### Passage
Just after we start our Seder with Kiddush over the first cup of wine we do U’Reschatz– we wash our hands. While it is Jewish law to wash one’s hands and say a blessing before eating bread, or Matzah in our case, in this situation it is not the case. We are not about to eat the Matzah and we do not make a blessing. In the time of the Mishna it was common practice to wash one’s hands before eating moist food. That said, why should the Seder be different from all other nights that we would bring back this blessing-less hand washing?

I believe that on a mystical level the opening of the Seder is a reenactment of our entering the Temple to perform the Passover sacrifice. In some ways this hand washing speaks of this transition into holy time and space. Similarly in the time of the Mishkan when the Cohen would enter he would find the Kiyor, the Laver or Wash-basin, with which he would wash his hands and feet before performing the Service. At the end of the book of Exodus in Parshat Pekudei we learn about the construction of this Kiyor. There we read:

He made the Kiyor of copper and its copper stand from the mirrors of the women who gathered at the entrance to the tent of meeting.” (Exodus 38:8)

### Exercise data

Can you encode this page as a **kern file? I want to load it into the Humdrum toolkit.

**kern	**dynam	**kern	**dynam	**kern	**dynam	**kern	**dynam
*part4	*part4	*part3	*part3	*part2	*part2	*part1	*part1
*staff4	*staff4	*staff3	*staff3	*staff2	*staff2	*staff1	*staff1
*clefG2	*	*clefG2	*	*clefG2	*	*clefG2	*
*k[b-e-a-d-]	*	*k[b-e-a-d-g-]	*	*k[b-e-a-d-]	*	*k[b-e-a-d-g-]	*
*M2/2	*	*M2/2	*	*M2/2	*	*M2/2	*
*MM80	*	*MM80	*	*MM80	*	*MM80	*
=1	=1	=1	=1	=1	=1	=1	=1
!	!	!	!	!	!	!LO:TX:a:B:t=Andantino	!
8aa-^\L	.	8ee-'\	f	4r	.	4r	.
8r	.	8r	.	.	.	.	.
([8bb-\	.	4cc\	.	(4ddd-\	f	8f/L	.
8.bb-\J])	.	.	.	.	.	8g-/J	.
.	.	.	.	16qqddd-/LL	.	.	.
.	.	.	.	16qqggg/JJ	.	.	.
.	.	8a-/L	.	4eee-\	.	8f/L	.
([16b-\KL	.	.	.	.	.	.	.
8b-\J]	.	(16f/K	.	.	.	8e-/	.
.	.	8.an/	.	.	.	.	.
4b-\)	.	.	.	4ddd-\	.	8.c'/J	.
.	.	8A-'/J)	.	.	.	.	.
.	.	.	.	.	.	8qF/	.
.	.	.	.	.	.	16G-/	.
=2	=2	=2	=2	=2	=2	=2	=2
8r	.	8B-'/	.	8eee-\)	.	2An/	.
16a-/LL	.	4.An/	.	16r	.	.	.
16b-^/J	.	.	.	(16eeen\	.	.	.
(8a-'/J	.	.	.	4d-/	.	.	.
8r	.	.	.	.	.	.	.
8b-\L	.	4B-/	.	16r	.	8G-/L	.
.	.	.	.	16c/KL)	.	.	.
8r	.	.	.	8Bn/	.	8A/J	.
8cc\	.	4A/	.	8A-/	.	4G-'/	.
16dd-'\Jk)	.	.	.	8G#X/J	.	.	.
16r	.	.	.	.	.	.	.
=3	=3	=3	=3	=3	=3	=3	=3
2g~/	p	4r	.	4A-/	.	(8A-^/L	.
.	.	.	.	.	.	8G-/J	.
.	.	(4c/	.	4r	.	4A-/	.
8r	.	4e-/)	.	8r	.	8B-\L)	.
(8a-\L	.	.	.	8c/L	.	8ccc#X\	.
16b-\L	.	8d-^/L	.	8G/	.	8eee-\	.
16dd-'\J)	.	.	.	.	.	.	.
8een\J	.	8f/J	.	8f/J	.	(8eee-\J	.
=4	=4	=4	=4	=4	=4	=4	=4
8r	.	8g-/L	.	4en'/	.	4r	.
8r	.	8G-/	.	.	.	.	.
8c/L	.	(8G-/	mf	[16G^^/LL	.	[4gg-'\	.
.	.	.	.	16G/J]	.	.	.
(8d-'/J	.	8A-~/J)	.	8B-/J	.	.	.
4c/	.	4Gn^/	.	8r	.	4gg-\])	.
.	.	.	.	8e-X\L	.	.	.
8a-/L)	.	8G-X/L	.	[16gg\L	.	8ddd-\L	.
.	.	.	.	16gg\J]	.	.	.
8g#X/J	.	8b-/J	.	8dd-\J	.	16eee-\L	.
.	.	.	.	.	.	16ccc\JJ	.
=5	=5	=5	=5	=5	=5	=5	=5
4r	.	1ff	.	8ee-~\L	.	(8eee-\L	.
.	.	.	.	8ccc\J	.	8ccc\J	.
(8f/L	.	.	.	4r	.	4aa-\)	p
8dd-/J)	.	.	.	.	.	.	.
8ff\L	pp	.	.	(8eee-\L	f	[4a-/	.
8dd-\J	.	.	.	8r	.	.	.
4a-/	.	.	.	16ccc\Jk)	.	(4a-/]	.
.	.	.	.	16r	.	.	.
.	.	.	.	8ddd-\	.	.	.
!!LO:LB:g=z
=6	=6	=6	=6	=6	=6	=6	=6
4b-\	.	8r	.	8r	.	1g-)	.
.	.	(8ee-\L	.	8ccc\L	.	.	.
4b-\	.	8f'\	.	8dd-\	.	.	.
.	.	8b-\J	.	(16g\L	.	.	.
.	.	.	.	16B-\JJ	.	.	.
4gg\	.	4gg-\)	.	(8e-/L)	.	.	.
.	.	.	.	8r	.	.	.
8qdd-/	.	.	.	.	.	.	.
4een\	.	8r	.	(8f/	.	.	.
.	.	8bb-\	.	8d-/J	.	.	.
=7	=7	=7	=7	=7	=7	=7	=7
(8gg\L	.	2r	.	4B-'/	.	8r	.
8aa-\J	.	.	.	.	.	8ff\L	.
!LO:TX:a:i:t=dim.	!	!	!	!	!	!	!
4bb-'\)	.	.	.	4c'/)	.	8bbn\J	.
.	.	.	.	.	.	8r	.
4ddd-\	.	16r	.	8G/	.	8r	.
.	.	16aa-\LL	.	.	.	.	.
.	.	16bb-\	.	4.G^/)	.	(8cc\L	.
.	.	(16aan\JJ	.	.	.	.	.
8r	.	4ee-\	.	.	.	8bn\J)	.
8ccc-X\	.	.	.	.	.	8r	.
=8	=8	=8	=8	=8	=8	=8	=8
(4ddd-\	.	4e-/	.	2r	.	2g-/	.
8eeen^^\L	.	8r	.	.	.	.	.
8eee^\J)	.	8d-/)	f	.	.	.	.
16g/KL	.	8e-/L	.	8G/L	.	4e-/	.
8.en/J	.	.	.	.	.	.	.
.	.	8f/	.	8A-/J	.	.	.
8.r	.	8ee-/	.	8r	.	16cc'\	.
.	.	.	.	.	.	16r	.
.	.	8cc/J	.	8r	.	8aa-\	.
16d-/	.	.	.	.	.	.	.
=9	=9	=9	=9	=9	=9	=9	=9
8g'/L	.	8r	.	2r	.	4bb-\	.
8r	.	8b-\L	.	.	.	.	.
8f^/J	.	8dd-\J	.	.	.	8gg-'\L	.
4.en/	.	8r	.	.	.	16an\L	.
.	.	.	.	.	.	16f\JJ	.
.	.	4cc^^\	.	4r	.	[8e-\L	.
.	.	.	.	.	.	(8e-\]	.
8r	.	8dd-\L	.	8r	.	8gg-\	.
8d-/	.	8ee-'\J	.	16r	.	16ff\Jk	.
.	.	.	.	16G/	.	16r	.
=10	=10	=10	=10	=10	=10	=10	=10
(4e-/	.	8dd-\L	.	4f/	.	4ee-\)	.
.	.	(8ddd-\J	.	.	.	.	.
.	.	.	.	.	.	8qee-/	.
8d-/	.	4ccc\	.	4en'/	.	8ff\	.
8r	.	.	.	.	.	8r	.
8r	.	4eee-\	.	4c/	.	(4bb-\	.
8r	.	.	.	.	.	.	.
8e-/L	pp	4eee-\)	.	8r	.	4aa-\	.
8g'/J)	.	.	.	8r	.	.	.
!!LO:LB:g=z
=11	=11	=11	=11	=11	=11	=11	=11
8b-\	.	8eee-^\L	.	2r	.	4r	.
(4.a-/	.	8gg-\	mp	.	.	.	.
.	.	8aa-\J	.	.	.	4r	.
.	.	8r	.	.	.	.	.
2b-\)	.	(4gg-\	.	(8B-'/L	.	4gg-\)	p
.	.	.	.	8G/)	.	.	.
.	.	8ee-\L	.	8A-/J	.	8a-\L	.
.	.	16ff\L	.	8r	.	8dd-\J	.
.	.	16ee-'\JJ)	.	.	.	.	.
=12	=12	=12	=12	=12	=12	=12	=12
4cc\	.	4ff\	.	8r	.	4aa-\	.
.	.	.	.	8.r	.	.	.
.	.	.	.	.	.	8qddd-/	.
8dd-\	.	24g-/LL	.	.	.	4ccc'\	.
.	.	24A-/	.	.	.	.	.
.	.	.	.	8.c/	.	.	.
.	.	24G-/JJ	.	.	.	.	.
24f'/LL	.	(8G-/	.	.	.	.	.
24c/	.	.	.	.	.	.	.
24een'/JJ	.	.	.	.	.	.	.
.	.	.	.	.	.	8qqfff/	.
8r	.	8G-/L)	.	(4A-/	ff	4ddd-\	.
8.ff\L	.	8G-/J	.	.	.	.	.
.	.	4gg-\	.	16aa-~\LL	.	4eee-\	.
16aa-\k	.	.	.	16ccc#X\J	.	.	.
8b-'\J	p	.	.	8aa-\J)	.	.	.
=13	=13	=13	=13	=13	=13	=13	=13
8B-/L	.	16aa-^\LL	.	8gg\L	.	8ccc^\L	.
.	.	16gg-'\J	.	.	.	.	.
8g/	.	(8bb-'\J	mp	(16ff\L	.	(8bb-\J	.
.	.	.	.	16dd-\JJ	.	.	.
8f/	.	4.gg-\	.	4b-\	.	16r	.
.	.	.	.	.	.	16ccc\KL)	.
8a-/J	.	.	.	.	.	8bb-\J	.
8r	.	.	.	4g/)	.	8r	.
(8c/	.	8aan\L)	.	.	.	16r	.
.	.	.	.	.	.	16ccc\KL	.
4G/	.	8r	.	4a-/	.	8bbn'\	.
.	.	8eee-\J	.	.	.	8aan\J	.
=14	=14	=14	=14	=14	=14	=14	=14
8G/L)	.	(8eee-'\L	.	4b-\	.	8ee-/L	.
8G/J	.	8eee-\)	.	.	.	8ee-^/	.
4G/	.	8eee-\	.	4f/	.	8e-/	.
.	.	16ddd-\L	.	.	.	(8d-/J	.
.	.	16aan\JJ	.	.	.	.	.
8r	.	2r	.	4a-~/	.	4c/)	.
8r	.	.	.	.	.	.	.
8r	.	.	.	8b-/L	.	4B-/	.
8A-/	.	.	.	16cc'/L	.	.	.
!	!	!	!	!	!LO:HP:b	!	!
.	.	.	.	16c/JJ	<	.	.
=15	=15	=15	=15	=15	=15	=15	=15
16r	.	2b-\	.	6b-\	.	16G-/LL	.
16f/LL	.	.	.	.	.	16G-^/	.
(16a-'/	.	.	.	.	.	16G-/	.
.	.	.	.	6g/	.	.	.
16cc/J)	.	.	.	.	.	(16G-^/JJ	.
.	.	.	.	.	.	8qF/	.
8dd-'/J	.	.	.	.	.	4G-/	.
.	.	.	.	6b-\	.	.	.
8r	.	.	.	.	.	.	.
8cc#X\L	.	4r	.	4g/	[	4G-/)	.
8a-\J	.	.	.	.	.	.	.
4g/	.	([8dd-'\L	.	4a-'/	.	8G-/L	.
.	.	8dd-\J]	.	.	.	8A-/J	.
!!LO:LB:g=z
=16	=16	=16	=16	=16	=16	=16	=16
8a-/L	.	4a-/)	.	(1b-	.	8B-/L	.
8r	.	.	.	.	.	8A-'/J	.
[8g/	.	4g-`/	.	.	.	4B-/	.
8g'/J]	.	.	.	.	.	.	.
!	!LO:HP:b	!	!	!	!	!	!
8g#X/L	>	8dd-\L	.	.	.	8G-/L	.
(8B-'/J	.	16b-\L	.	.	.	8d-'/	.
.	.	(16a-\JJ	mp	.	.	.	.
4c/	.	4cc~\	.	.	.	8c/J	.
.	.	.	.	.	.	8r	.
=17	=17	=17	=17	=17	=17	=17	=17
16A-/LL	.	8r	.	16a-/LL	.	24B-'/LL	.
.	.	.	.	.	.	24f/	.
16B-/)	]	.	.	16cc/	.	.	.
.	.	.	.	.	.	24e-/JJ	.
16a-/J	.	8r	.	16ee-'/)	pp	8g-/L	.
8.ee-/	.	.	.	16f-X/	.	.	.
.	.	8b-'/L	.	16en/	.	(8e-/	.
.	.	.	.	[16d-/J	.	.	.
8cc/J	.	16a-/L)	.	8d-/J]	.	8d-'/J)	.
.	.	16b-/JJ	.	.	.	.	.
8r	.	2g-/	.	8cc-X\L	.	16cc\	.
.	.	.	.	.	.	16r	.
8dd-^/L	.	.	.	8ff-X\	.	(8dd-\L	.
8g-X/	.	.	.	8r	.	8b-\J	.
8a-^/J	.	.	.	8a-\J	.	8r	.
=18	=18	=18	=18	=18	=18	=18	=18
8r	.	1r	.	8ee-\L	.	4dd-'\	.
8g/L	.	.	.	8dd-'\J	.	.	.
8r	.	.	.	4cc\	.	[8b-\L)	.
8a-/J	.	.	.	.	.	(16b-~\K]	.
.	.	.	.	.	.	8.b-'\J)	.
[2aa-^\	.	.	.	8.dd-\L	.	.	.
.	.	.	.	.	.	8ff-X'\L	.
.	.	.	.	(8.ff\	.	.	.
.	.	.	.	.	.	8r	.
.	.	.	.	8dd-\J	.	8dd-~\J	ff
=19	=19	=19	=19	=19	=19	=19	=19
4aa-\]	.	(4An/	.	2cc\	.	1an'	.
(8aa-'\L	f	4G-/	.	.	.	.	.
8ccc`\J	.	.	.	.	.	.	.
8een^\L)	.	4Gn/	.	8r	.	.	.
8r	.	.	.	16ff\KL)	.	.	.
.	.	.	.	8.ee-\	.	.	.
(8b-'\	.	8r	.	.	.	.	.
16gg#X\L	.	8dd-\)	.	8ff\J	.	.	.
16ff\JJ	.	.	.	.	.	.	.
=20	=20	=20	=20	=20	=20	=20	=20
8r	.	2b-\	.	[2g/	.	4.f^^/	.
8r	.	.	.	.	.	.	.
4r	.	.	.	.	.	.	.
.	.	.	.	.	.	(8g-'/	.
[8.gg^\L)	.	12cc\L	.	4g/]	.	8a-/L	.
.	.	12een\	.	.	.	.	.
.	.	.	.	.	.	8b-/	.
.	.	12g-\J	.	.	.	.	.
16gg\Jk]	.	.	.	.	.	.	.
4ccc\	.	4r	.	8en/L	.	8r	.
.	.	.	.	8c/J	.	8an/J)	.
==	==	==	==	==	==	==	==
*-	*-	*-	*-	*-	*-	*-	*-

### Actions to take
**A.** Print the Seder passage from "Just after we" to "blessing-less hand washing?".
**B.** In the Seder passage, what were the Kiyor and its stand made from?

### Per-task answers
**A.**
Just after we start our Seder with Kiddush over the first cup of wine we do U’Reschatz– we wash our hands. While it is Jewish law to wash one’s hands and say a blessing before eating bread, or Matzah in our case, in this situation it is not the case. We are not about to eat the Matzah and we do not make a blessing. In the time of the Mishna it was common practice to wash one’s hands before eating moist food. That said, why should the Seder be different from all other nights that we would bring back this blessing-less hand washing?

**B.** They were made of copper, from the mirrors of the women who gathered at the entrance to the tent of meeting.